Ortaklık zemini bulunabilirdi!
.
Türkiye’de aylardır süren bir uzlaşı, bir koalisyon hükümeti umutları yine boşa çıktı.
AKP Genel Başkanı Davutoğlu ile CHP Genel Başkanı Kılıçdaroğlu’nun uzun süren görüşmelerde ele aldıkları formüllerde uzlaşma sağlanamadığı açıklandı.
Başbakan Davutoğlu “Seçim yapacak bir koalisyon hükümeti için ortaklık zemininin olmadığını” söyledi.
“Demokrasimiz açısından aşama sayılacak bir tecrübe kazanıldığını” da belirtti ki bu AKP-CHP görüşmeleri için daha önce de söylenmişti.
Tecrübe yeter mi?
Aslında birbirine zıt görüşler içinde olan 2 partinin, ortada “çözüm süreci, dış politika, özellikle Suriye politikası, 17 Aralık yolsuzluklarının soruşturması, ülkeyi saran terör saldırıları” gibi çok ciddi konular varken masaya oturup uzlaşma yolu araması bir “demokrasi tecrübesi” sayılabilir.
Ama unutulmamalı ki aynı şekilde zıt görüşler içinde olan partiler bu ülkede daha önce koalisyon kurdular.
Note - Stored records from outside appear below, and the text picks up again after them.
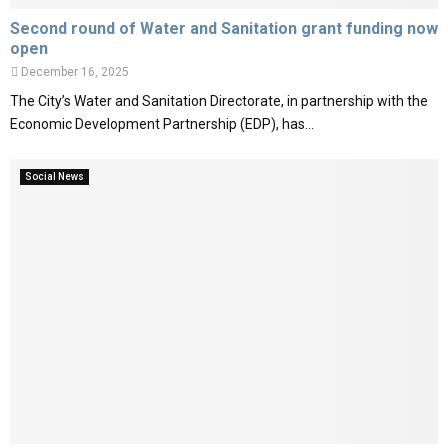
Second round of Water and Sanitation grant funding now
open
December 16, 2025
The City’s Water and Sanitation Directorate, in partnership with the
Economic Development Partnership (EDP), has...
Social News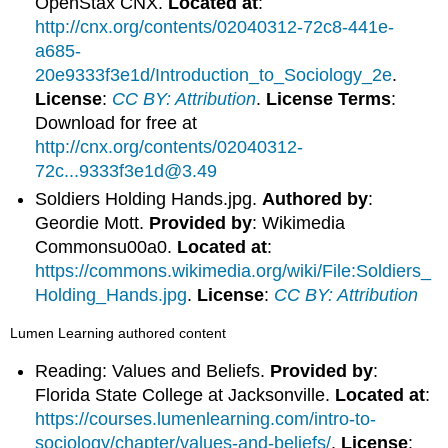
OpenStax CNX.
Located at
:
http://cnx.org/contents/02040312-72c8-441e-
a685-
20e9333f3e1d/Introduction_to_Sociology_2e
.
License
:
CC BY: Attribution
.
License Terms
:
Download for free at
http://cnx.org/contents/02040312-
72c...9333f3e1d@3.49
Soldiers Holding Hands.jpg.
Authored by
:
Geordie Mott.
Provided by
: Wikimedia
Commonsu00a0.
Located at
:
https://commons.wikimedia.org/wiki/File:Soldiers_
Holding_Hands.jpg
.
License
:
CC BY: Attribution
Lumen Learning authored content
Reading: Values and Beliefs.
Provided by
:
Florida State College at Jacksonville.
Located at
:
https://courses.lumenlearning.com/intro-to-
sociology/chapter/values-and-beliefs/
.
License
: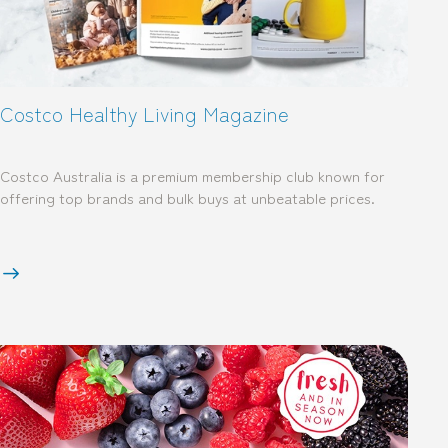
Costco Healthy Living Magazine
Costco Australia is a premium membership club known for
offering top brands and bulk buys at unbeatable prices.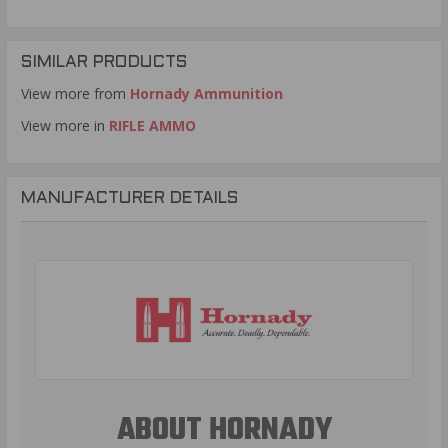
SIMILAR PRODUCTS
View more from
Hornady Ammunition
View more in
RIFLE AMMO
MANUFACTURER DETAILS
ABOUT HORNADY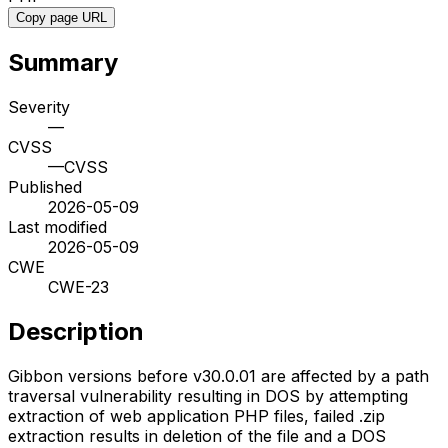
Copy page URL
Summary
Severity
—
CVSS
—
CVSS
Published
2026-05-09
Last modified
2026-05-09
CWE
CWE-23
Description
Gibbon versions before v30.0.01 are affected by a path
traversal vulnerability resulting in DOS by attempting
extraction of web application PHP files, failed .zip
extraction results in deletion of the file and a DOS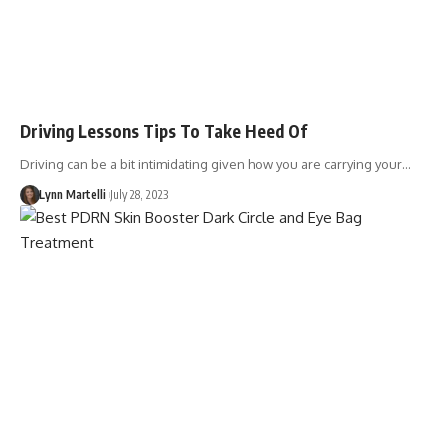
Driving Lessons Tips To Take Heed Of
Driving can be a bit intimidating given how you are carrying your…
Lynn Martelli
July 28, 2023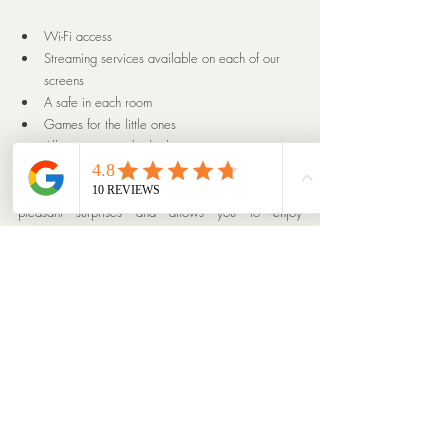
Wi-Fi access
Streaming services available on each of our 
screens
A safe in each room
Games for the little ones
All amenities in the bathrooms
As you can see, your stay at Chalet Menor holds 
pleasant surprises and allows you to enjoy 
exceptional facilities. Our 
chalet is open for 
reservations
 from early December to late April. You 
can now book for the 2024/2025 and 
2025/2026 seasons directly on our website.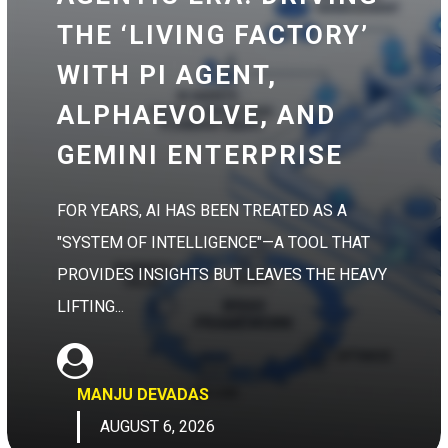
THE ‘LIVING FACTORY’
WITH PI AGENT,
ALPHAEVOLVE, AND
GEMINI ENTERPRISE
FOR YEARS, AI HAS BEEN TREATED AS A
"SYSTEM OF INTELLIGENCE"—A TOOL THAT
PROVIDES INSIGHTS BUT LEAVES THE HEAVY
LIFTING...
MANJU DEVADAS
AUGUST 6, 2026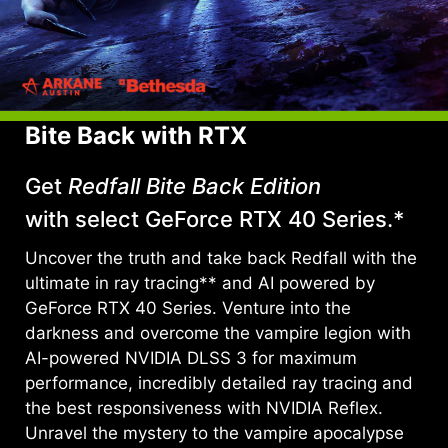
Bite Back with RTX
Get
Redfall Bite Back Edition
with select GeForce RTX 40 Series.*
Uncover the truth and take back Redfall with the
ultimate in ray tracing** and AI powered by
GeForce RTX 40 Series. Venture into the
darkness and overcome the vampire legion with
AI-powered NVIDIA DLSS 3 for maximum
performance, incredibly detailed ray tracing and
the best responsiveness with NVIDIA Reflex.
Unravel the mystery to the vampire apocalypse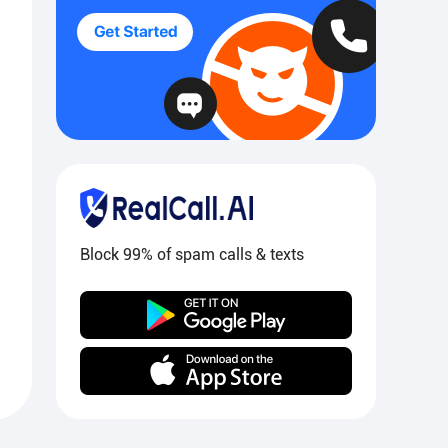
Block 99% of spam calls & texts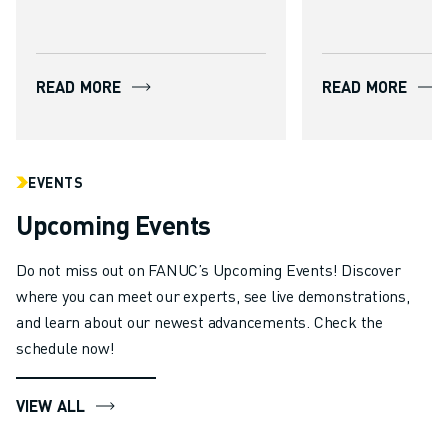
flexibly and cost-effectively. By
combining high stiffness with
advanced accuracy control as
READ MORE
READ MORE
standard, the new series
enables applications such as
milling, drilling and deburring
to be performed by a robot,
EVENTS
reducing reliance on large,
Upcoming Events
capital-intensive CNC machine
tools.
Do not miss out on FANUC’s Upcoming Events! Discover
where you can meet our experts, see live demonstrations,
and learn about our newest advancements. Check the
schedule now!
VIEW ALL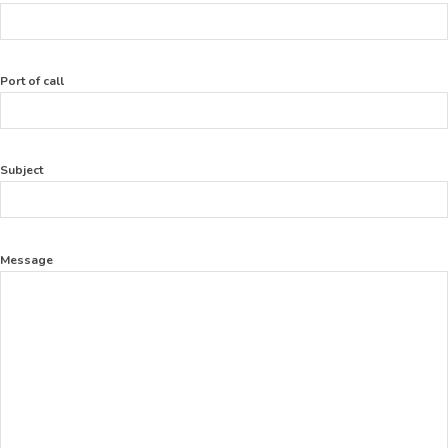
Port of call
Subject
Message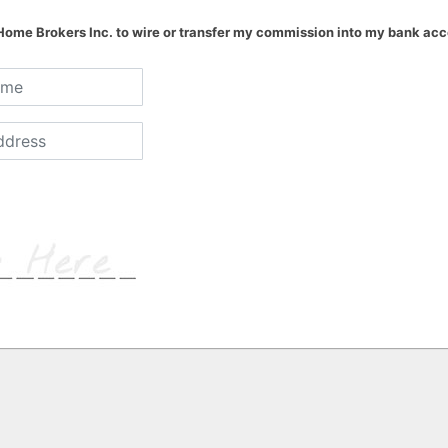
 Home Brokers Inc. to wire or transfer my commission into my bank acc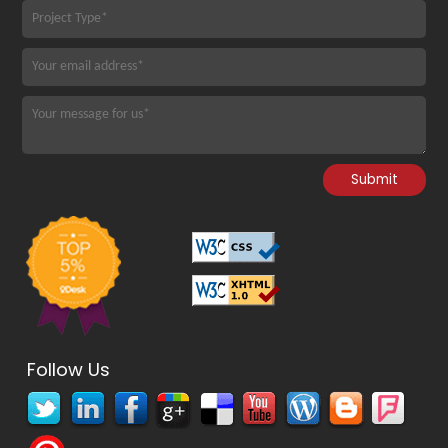
Follow Us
Batı’da ise birçok ülkede karşıt görüşteki partilerin koalisyonları hiçbir sorun çıkmadan yıllarca yönetimde kalıyor.
Ciddi tehdit ve tehlikeler altındaki, çözmesi gereken sorunları dağ gibi birikmiş olan ülkemizde beklenen; “uzlaşma deneyimi” değil, AKP-CHP koalisyonunun başarıyla kurulabilmesiydi.
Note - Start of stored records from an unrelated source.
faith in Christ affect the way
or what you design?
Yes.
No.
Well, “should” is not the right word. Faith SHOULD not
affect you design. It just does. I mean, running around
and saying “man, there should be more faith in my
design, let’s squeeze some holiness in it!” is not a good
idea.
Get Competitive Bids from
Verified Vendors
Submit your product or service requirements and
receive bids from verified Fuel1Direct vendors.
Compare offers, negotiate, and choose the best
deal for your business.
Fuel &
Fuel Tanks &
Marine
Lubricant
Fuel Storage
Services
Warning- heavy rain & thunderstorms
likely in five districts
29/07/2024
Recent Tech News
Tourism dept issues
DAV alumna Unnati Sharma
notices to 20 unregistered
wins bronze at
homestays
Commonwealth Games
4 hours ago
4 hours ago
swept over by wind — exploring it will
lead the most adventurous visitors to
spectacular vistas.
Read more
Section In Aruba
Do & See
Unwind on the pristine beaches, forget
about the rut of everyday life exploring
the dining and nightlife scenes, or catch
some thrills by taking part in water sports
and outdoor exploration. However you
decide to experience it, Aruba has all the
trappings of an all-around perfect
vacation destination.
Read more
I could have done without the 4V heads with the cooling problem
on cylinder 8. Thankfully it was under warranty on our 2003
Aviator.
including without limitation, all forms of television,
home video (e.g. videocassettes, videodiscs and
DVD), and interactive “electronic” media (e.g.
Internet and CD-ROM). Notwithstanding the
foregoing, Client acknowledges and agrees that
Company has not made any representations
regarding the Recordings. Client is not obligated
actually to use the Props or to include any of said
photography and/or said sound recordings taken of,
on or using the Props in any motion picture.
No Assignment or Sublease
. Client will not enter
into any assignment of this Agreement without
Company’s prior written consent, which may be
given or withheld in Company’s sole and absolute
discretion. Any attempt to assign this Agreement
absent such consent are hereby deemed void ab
Böyle bir hükümet, bekleyen sorunları iyi niyetle ve ortaklaşa çözebilirdi.
Erken seçim kaçınılmaz!
Burada hatırlanması gereken nokta; koalisyon kararı çıksaydı “daha büyük riski alacak” olan partinin CHP olacağıydı.
Zira “çözüm süreci, dış politika, eğitim, terör” gibi hayati önem taşıyan konularda 13 yıldır tek başına karar almış ve bu kararların sonuçlarında ciddi sorunlarla karşılaşmış olan AKP ile birlikte o sorunların “sorumluluğunu” paylaşacaktı. Bu riske rağmen koalisyona baştan beri yakın duran CHP Genel Başkanı Kılıçdaroğlu dünkü son toplantıdan sonra “koalisyon önerisi gelmedi” derken Davutoğlu “Erken seçimin en güçlü ihtimal olduğunu ve seçimden en çok Ak Parti’nin yararlanacağını” söyledi.
CHP’ye koalisyon önerisinin gitmemiş olması, erken seçim tercihinin tamamen AKP’ye ait olduğu mesajını vermiştir.
Şimdi ne olacak?
Burada Cumhurbaşkanı Erdoğan’ın 7 Haziran seçiminden bu yana yaptığı konuşmalarda ve Çarşamba günü muhtarlar toplantısında “koalisyon hükümeti” yanında “erken seçim seçeneği”ni hep gündemde tutması ve Başbakan’a “kendi ilkeleriyle örtüşmeyecek görüşleri kabul etmemesi” yönündeki mesajları ne kadar etkili olmuştur, bu bilinmiyor.
Yine Cumhurbaşkanı’nın “Koalisyon hükümetinin kurulması için verilen süre 45 gündür. Bu sürede olmadığı takdirde ya mevcut hükümet azınlık hükümeti olarak devam eder ve erken seçime gidilir ki buna destek gerekiyor veya Meclis bir geçici hükümet kurabilir” sözleri; AKP hükümetiyle erken seçime gitmek istediğini ortaya koymaktadır.
Türkiye’nin içinde bulunduğu durumda aylara yayılacak seçim süreci ve bunun yaratacağı maddi-manevi kayıplar çok büyük bir sorumluluk almayı gerektirecek. Bu kayıplar; şu anda “buzdolabına kalktığı” bildirilen çözüm sürecinin terörle bağlantısından, ekonomiye olan yansımalara kadar göze alınması zor kayıplardır.
Koalisyon imkansız değildi ama olmadığına göre AKP hükümeti şu andan yeni seçime kadar ülkedeki tüm gelişmelerin sorumluluğunu tek başına taşıyacaktır. Umalım da Türkiye için huzursuzluğun ve üzüntülerin artacağı bir süreç olmasın!